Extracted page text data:

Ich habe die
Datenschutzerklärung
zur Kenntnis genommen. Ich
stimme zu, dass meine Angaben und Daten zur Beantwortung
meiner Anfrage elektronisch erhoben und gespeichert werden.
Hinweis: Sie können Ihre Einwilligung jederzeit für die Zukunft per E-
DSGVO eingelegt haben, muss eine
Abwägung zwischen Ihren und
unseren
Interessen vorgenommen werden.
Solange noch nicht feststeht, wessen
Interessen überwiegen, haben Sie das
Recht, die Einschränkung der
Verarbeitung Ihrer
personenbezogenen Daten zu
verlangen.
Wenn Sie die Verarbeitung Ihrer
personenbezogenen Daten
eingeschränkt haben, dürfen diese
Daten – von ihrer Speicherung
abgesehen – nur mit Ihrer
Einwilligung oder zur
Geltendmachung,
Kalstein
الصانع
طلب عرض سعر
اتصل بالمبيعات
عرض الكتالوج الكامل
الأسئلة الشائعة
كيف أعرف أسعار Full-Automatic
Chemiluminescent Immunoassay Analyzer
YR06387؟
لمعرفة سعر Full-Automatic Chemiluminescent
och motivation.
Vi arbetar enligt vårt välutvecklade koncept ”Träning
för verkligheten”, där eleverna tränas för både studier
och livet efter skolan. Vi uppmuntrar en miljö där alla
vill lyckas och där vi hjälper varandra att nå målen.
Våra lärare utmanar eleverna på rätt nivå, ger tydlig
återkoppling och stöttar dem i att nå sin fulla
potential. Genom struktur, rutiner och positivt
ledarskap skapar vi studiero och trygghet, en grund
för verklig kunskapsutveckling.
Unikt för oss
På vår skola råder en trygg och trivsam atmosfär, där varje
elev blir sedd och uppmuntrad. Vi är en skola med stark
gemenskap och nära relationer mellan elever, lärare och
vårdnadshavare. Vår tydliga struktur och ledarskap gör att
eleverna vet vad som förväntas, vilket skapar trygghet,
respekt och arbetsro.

> _What to work on_: Show all of the lines above in which "Automatic" is present.

> _Answer below_:
كيف أعرف أسعار Full-Automatic
لمعرفة سعر Full-Automatic Chemiluminescent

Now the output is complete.